During the biopsy, the surgeon had to chase the tumor around to get a sample. "Cancer doesn't move around like this," he said. Great! I can stop being concerned, right? The next week I returned for the followup by myself since Jeff had worked the night before and needed to sleep--after all, it's nothing. The surgeon came in the room and said,"I can't believe I'm having to tell you this, but you have invasive breast cancer. It's very small, so most likely you can have a lumpectomy and radiation or a mastectomy and that will take care of it."
I got to come home and wake Jeff up to tell him that startling news! Now what? Well, I'd always said I would go to Birmingham if I ever had anything serious, so after consulting with my son, Scott, who went to medical school and did his residency there, I chose my doctor and made the appointment.
Tests were repeated and it was determined that I had early stage breast cancer. Surgery should render me cancer free!
I decided to have a bilateral mastectomy with TRAM reconstruction (using my belly to form new breasts). I would later discover I had the CHEK2 gene, which predisposes me to breast cancer, so that was a good choice.

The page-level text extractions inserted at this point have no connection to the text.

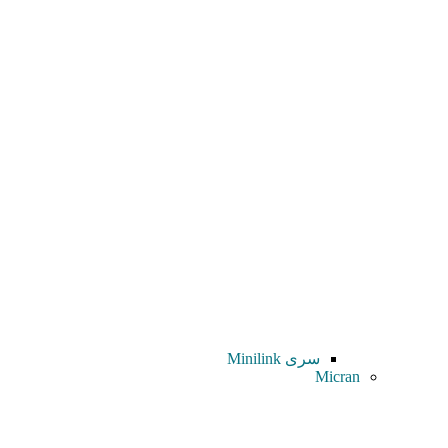
سری Minilink
Micran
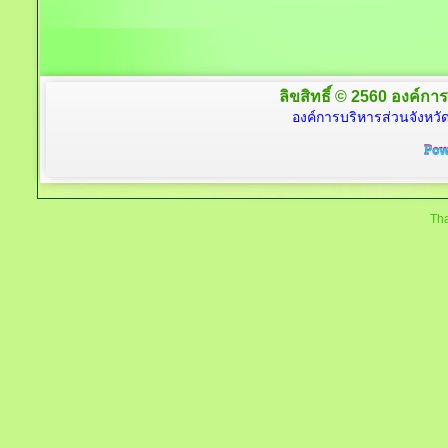
ลิขสิทธิ์ © 2560 องค์การ
องค์การบริหารส่วนจังหวัด
Tha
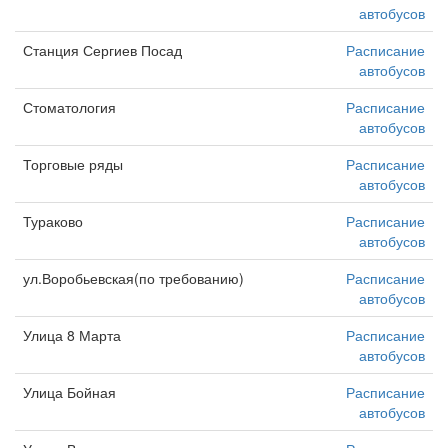
автобусов
Станция Сергиев Посад
Расписание
автобусов
Стоматология
Расписание
автобусов
Торговые ряды
Расписание
автобусов
Тураково
Расписание
автобусов
ул.Воробьевская(по требованию)
Расписание
автобусов
Улица 8 Марта
Расписание
автобусов
Улица Бойная
Расписание
автобусов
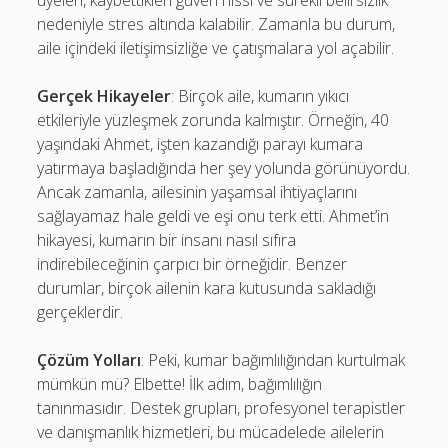
üyeleri, kaybettikleri güven hissi ve sürekli belirsizlik
nedeniyle stres altında kalabilir. Zamanla bu durum,
aile içindeki iletişimsizliğe ve çatışmalara yol açabilir.
Gerçek Hikayeler
: Birçok aile, kumarın yıkıcı
etkileriyle yüzleşmek zorunda kalmıştır. Örneğin, 40
yaşındaki Ahmet, işten kazandığı parayı kumara
yatırmaya başladığında her şey yolunda görünüyordu.
Ancak zamanla, ailesinin yaşamsal ihtiyaçlarını
sağlayamaz hale geldi ve eşi onu terk etti. Ahmet’in
hikayesi, kumarın bir insanı nasıl sıfıra
indirebileceğinin çarpıcı bir örneğidir. Benzer
durumlar, birçok ailenin kara kutusunda sakladığı
gerçeklerdir.
Çözüm Yolları
: Peki, kumar bağımlılığından kurtulmak
mümkün mü? Elbette! İlk adım, bağımlılığın
tanınmasıdır. Destek grupları, profesyonel terapistler
ve danışmanlık hizmetleri, bu mücadelede ailelerin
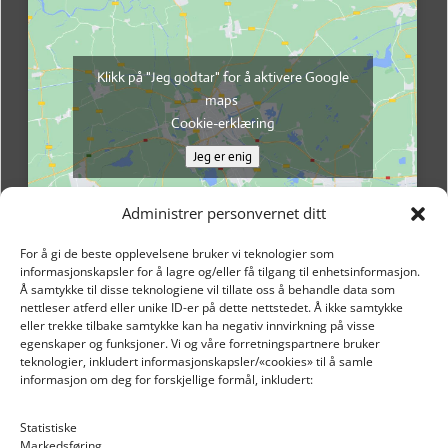
Klikk på "Jeg godtar" for å aktivere Google
maps
Cookie-erklæring
Jeg er enig
Administrer personvernet ditt
For å gi de beste opplevelsene bruker vi teknologier som
informasjonskapsler for å lagre og/eller få tilgang til enhetsinformasjon.
Å samtykke til disse teknologiene vil tillate oss å behandle data som
nettleser atferd eller unike ID-er på dette nettstedet. Å ikke samtykke
eller trekke tilbake samtykke kan ha negativ innvirkning på visse
egenskaper og funksjoner. Vi og våre forretningspartnere bruker
teknologier, inkludert informasjonskapsler/«cookies» til å samle
informasjon om deg for forskjellige formål, inkludert:
Email: post@dekkogdeler.nextlogixs.com
Statistiske
Markedsføring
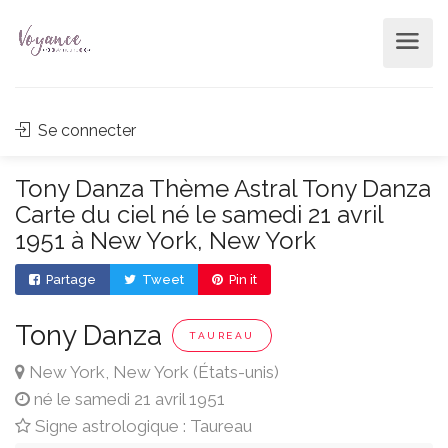
Se connecter
Tony Danza Thème Astral Tony Danza
Carte du ciel né le samedi 21 avril
1951 à New York, New York
Partage
Tweet
Pin it
Tony Danza
TAUREAU
New York, New York (États-unis)
né le samedi 21 avril 1951
Signe astrologique : Taureau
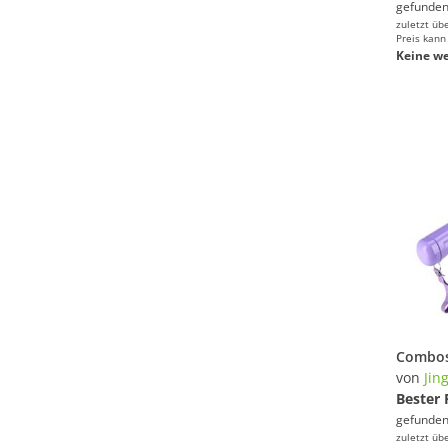
gefunden
zuletzt üb
Preis kann
Keine we
von
Jin
Bester 
gefunden
zuletzt üb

Surgery was originally scheduled for March 1, but thanks to a cancellation, it was moved up to February 8! Of course, my biggest concern was that lymph nodes would be involved. In fact, that was my first question when I came to after surgery. Jeff knew he couldn't lie, so told me yes. After quite a few expletives, I began to ask more questions. At that point we were not told how many or what stage my cancer was, we just knew that it most likely meant further treatment.
On my return appointing the breast cancer surgeon, we learned that 6 nodes were involved, and it had begun to erupt out of one of them. Next stop, the medical oncologist's office. He informed me that yes, I needed chemo and radiation because I definitely had cancer cells floating around in my body, they just hadn't formed tumors yet. Twelve weeks of Taxol, receiving an infusion once a week. Then 4 treatments of a combination of Cytoxan and Adriamycin, given every other week, then radiation. Here we go!